The meeting happens, between myself, one of our senior techs/technical executive, stakeholders at the client, and the non-technical account manager from the marketing company. Account manager insists on giving us the sales pitch for their company. "We send bulk template emails to a list of potential customers and try to convince them to buy something" says the account manager in her native tongue of corporate buzzword slop. Great. Amazing. Tell us what shitty bulk sending platform you use and the spf record you want to us add and we can be done with this.

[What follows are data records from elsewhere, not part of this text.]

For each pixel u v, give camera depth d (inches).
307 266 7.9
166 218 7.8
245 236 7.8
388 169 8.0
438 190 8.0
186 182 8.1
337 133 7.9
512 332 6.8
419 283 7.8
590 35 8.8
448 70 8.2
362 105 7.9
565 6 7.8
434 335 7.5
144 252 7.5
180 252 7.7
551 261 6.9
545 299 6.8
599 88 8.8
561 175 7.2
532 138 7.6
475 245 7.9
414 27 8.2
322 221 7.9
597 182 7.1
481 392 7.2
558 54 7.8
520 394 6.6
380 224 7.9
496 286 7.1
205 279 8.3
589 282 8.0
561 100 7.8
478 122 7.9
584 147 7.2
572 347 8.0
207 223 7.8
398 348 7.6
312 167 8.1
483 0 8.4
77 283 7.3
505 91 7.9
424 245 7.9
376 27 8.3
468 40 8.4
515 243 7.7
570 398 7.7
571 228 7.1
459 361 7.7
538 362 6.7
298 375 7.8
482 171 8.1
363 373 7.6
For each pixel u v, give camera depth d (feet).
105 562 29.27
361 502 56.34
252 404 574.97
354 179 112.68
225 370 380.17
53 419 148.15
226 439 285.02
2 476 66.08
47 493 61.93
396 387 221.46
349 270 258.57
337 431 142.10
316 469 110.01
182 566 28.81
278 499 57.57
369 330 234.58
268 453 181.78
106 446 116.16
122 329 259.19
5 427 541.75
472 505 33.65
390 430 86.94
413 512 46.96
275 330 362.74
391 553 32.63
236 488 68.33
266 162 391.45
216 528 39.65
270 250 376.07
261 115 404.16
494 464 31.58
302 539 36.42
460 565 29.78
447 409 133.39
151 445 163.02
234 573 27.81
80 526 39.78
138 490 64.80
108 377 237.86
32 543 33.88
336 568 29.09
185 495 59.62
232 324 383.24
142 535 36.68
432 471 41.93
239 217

No no no, says the account manager. It's not our business process to use those. We prefer a personalized approach. You see, we mimic realistic human behavior. Our weird proprietary tool that we've grafted to this poor mailbox sends a message once exactly every 120 seconds - just like a human! We personalize our messages by using the same subject line every single time! These are not standard marketing messages, they're an AI driven, personalized sales generation platform. Transcendent. Enrapturing. You're sending spam. You're going to get the client blacklisted. I refuse to believe that we are the first people to have pointed this out to you.

Well, the account manager admits, we have been noticing these issues recently. Since last month, apparently. But we're totally 100% certain that if we just keep at it, 365 will give up eventually! We tell the client this is untenable, unsupportable, and poses a serious risk to their business operations. Marketing company refuses to budge. It is eventually 'agreed' to buy a clientdomainmarketing.com, use it to create a seperate 365 environment, and let marketing company go wild without risk of contaminating the primary domain's reputation.

Am I crazy? Does this sound like anything remotely reasonable? I feel like I'm going insane.